There are many arguments for sticking with Excel. Then again, there are just as many arguments against sticking with it. At TimeLog, we’ve spoken with many companies who value Excel as a project management tool. Often, these companies decline to make the switch for the following reasons:
- Tradition. “We’ve always used Excel.”
- Internal disagreements. “Switching systems will result in too much of an internal power struggle, and we simply don’t have the resources for that now.”
- No knowledge of the alternatives. Many companies using Excel or other ”homemade” systems don’t have the resources to research the possibilities and benefits of professional systems.
- “It’s much too expensive.” Granted, a professional project management system costs money compared to Excel, which comes with the Office package. On the other hand, how much money is spent in-house correcting data and fault-proofing in Excel that might otherwise have been spent on invoicing? Over time, Excel is an administrative burden that slowly becomes part of the daily grind. But consider how many of these hours might have been spent running your business instead. Also, time registration using Excel is often inadequate and imprecise. For instance, try calculating your monthly invoicing percentage based on a mere extra half hour a week per employee. For ten employees, that’s five or 20 hours a month. Even though Excel is included in the Office package, it can prove costly.
- There is no time for implementation. Employees need to work faster and faster. Effective implementation of an external system can prove costly. In the long run, however, it may prove one of the best investments you ever made, as many features are cleared or become far less time-consuming and manageable.

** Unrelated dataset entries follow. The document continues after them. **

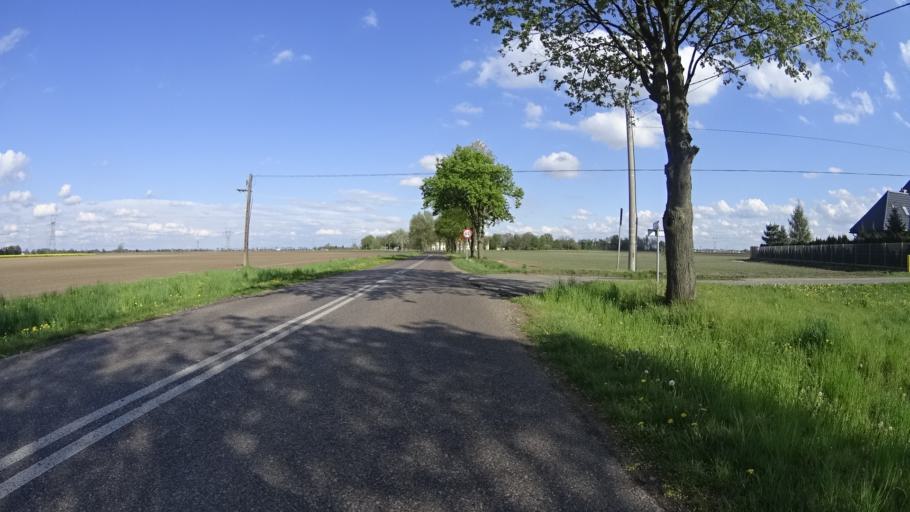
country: PL
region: Masovian Voivodeship
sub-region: Powiat warszawski zachodni
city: Jozefow
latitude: 52.2328
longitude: 20.6852
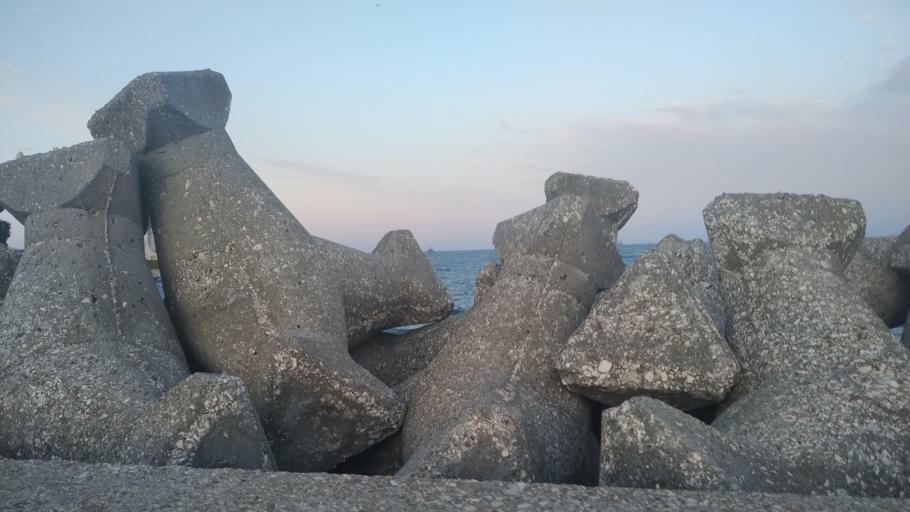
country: RO
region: Constanta
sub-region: Municipiul Constanta
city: Constanta
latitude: 44.1693
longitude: 28.6603
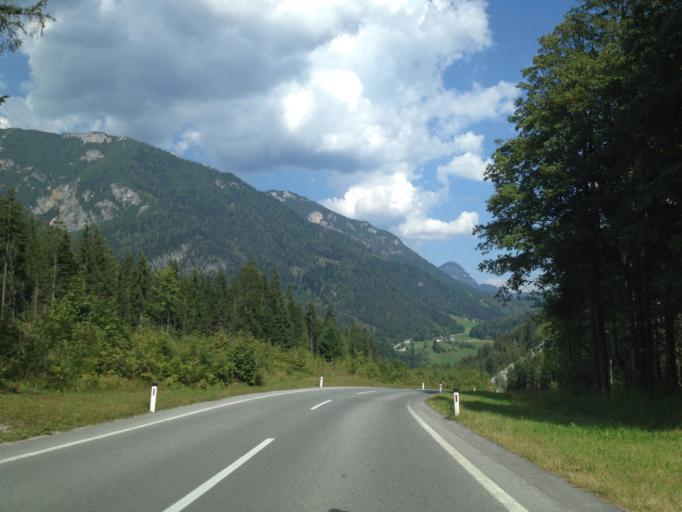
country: AT
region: Styria
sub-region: Politischer Bezirk Liezen
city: Schladming
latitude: 47.4247
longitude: 13.7025
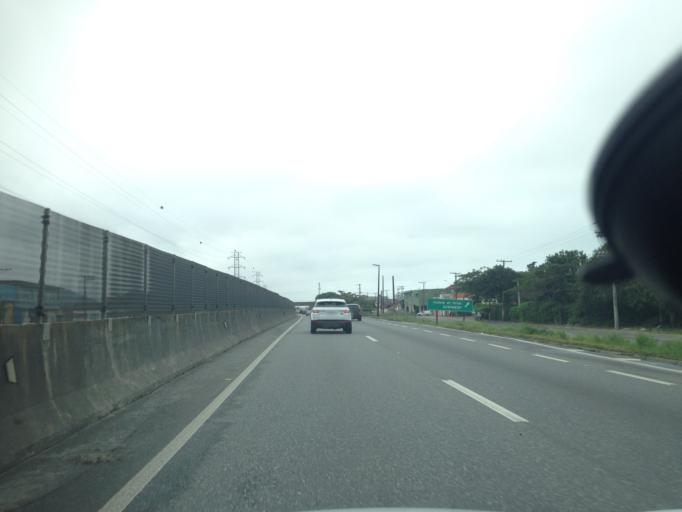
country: BR
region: Sao Paulo
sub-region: Itanhaem
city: Itanhaem
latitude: -24.1722
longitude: -46.7745
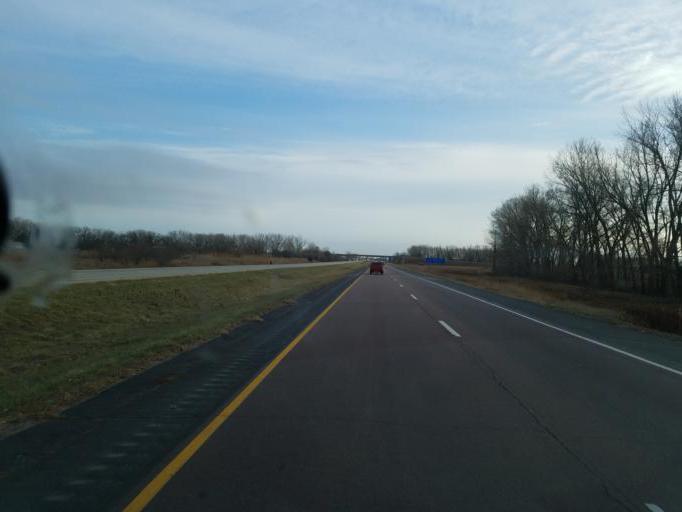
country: US
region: Iowa
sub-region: Woodbury County
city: Sergeant Bluff
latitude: 42.3861
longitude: -96.3614
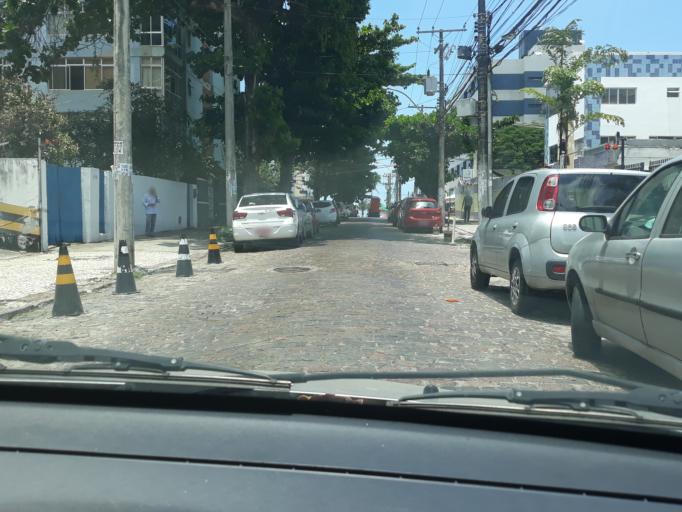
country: BR
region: Bahia
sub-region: Salvador
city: Salvador
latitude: -13.0089
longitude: -38.5082
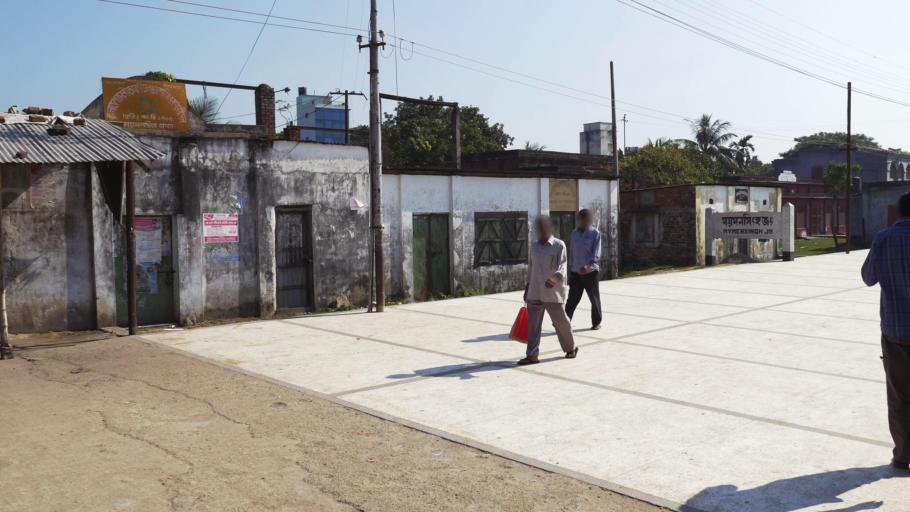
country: BD
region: Dhaka
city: Mymensingh
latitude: 24.6479
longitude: 90.4540
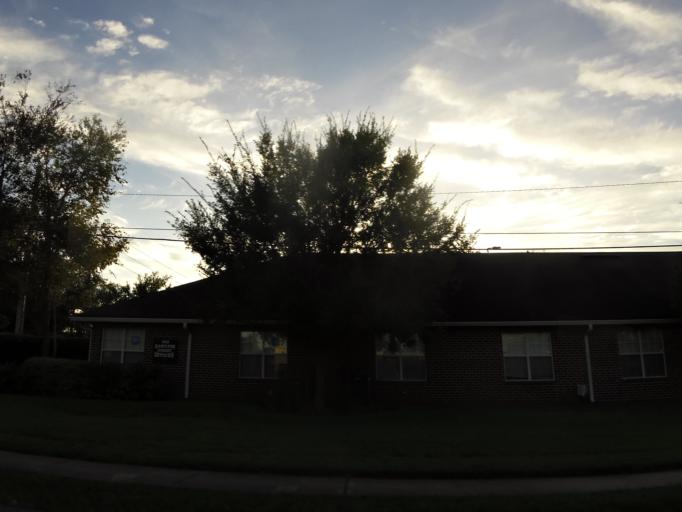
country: US
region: Florida
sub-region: Duval County
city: Jacksonville
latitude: 30.2832
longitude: -81.7220
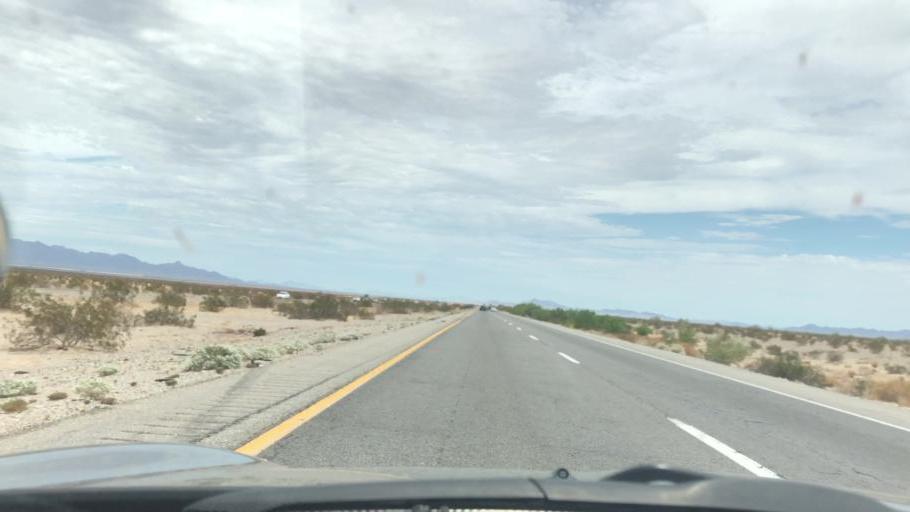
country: US
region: California
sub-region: Riverside County
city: Mesa Verde
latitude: 33.6482
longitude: -115.1285
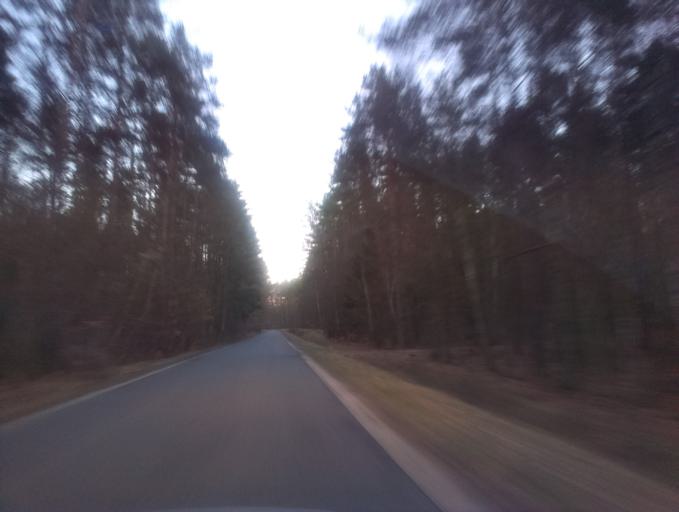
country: PL
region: Greater Poland Voivodeship
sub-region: Powiat zlotowski
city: Okonek
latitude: 53.5325
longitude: 16.9233
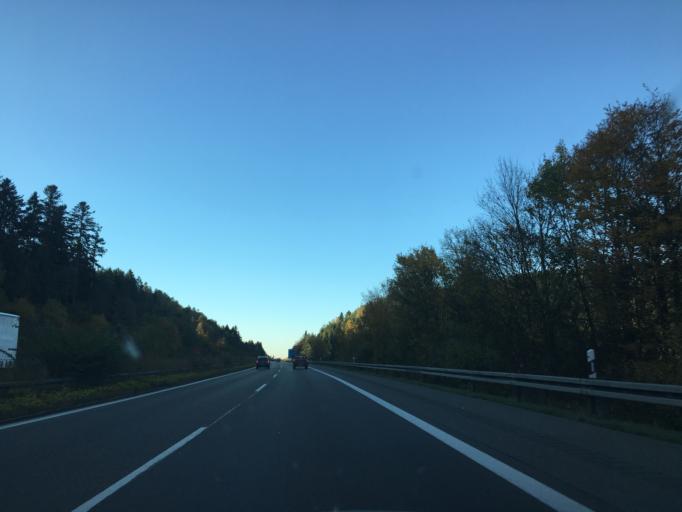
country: DE
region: Baden-Wuerttemberg
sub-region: Freiburg Region
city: Vohringen
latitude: 48.2866
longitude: 8.6401
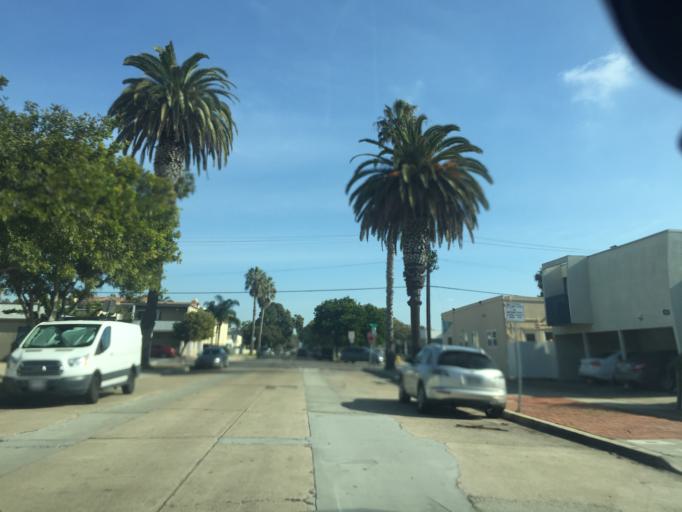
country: US
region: California
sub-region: San Diego County
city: La Jolla
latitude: 32.7943
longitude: -117.2516
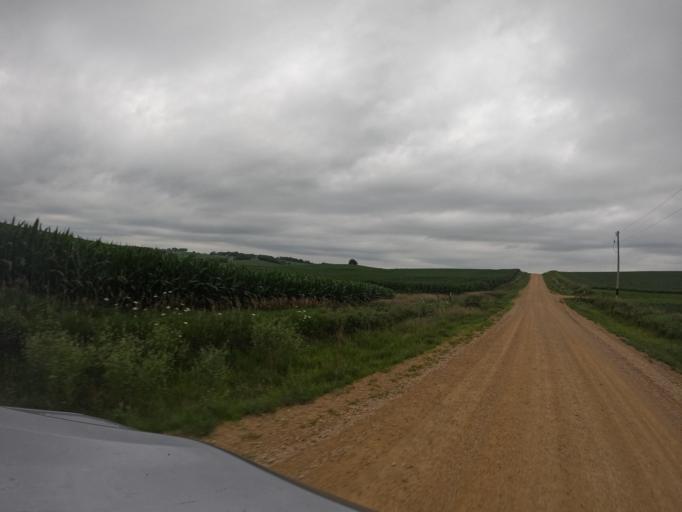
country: US
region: Iowa
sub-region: Jackson County
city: Maquoketa
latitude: 41.9470
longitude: -90.6454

- No system-responsible employee acting as supporter and super-user. Small companies often have minimal resources. As a result, switching to a new system may seem impossible, as the responsibility is usually personally vested in management or the CEO. And we all know the stress and long hours of being a small-company leader.
Whether you choose to continue using Excel or opt for a professional project management system such as TimeLog, considering where most of your project management resources are placed may prove time well spent.
What are the pros and cons? How many half hours can you afford to lose due to imprecise time registration, provided it even meets the invoicing deadline? Imagine being able to analyse data and consequently your company using the same tool you use for time registration and project management instead of having to maintain data in Excel with all the uncertainties that go with it.
How many invoiceable hours can you afford to ignore?